Chubala Chrissy M, Johns Brendan T, Jamieson Randall K, Mewhort D J K
a Department of Psychology , University of Manitoba , Winnipeg , MB , Canada.
b Department of Communicative Disorders and Sciences , State University of New York at Buffalo , Buffalo , NY , USA.
Q J Exp Psychol (Hove). 2016;69(6):1049-55. doi: 10.1080/17470218.2015.1130068. Epub 2016 Feb 16.
Studies of implicit learning often examine peoples' sensitivity to sequential structure. Computational accounts have evolved to reflect this bias. An experiment conducted by Neil and Higham [Neil, G. J., & Higham, P. A.(2012). Implicit learning of conjunctive rule sets: An alternative to artificial grammars.

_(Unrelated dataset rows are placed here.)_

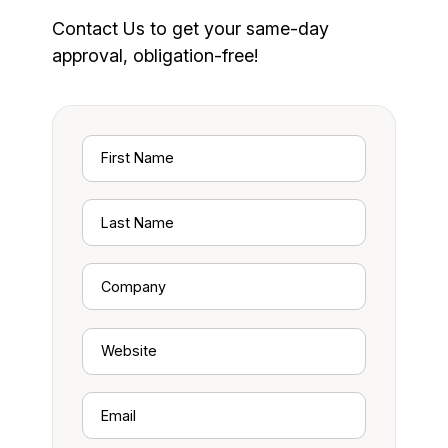
Contact Us to get your same-day
approval, obligation-free!
First
Name
Last
Name
Company
Website
Email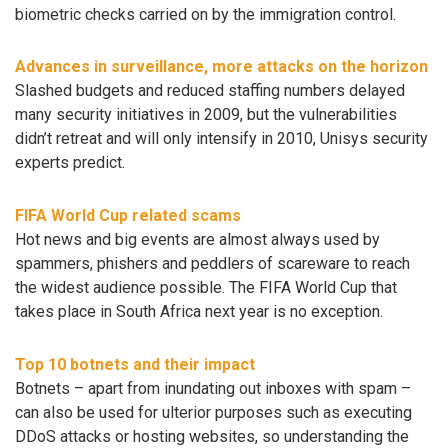
biometric checks carried on by the immigration control.
Advances in surveillance, more attacks on the horizon
Slashed budgets and reduced staffing numbers delayed
many security initiatives in 2009, but the vulnerabilities
didn’t retreat and will only intensify in 2010, Unisys security
experts predict.
FIFA World Cup related scams
Hot news and big events are almost always used by
spammers, phishers and peddlers of scareware to reach
the widest audience possible. The FIFA World Cup that
takes place in South Africa next year is no exception.
Top 10 botnets and their impact
Botnets – apart from inundating out inboxes with spam –
can also be used for ulterior purposes such as executing
DDoS attacks or hosting websites, so understanding the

Consciousness and Cognition, 21, 1393-1400] points to limitations in the sequential approach. In the experiment, participants studied words selected according to a conjunctive rule. At test, participants discriminated rule-consistent from rule-violating words but could not verbalize the rule. Although the data elude explanation by sequential models, an exemplar model of implicit learning can explain them. To make the case, we simulate the full pattern of results by incorporating vector representations for the words used in the experiment, derived from the large-scale semantic space models LSA and BEAGLE, into an exemplar model of memory, MINERVA 2. We show that basic memory processes in a classic model of memory capture implicit learning of non-sequential rules, provided that stimuli are appropriately represented.
内隐学习的研究常常考察人们对序列结构的敏感性。计算模型也不断发展以反映这种倾向。尼尔和海厄姆所做的一项实验(尼尔,G. J.,& 海厄姆,P. A.(2012)。合取规则集的内隐学习:人工语法的一种替代方法。《意识与认知》,21,1393 - 1400)指出了序列方法的局限性。在该实验中,参与者学习根据合取规则选择的单词。在测试时,参与者能够区分符合规则和违反规则的单词,但无法说出规则。尽管这些数据难以用序列模型来解释,但内隐学习的样例模型却可以解释它们。为了证明这一点,我们通过将从大规模语义空间模型LSA和BEAGLE中导出的、用于实验中单词的向量表示纳入记忆样例模型MINERVA 2,来模拟完整的结果模式。我们表明,只要刺激得到适当表征,经典记忆模型中的基本记忆过程就能捕捉非序列规则的内隐学习。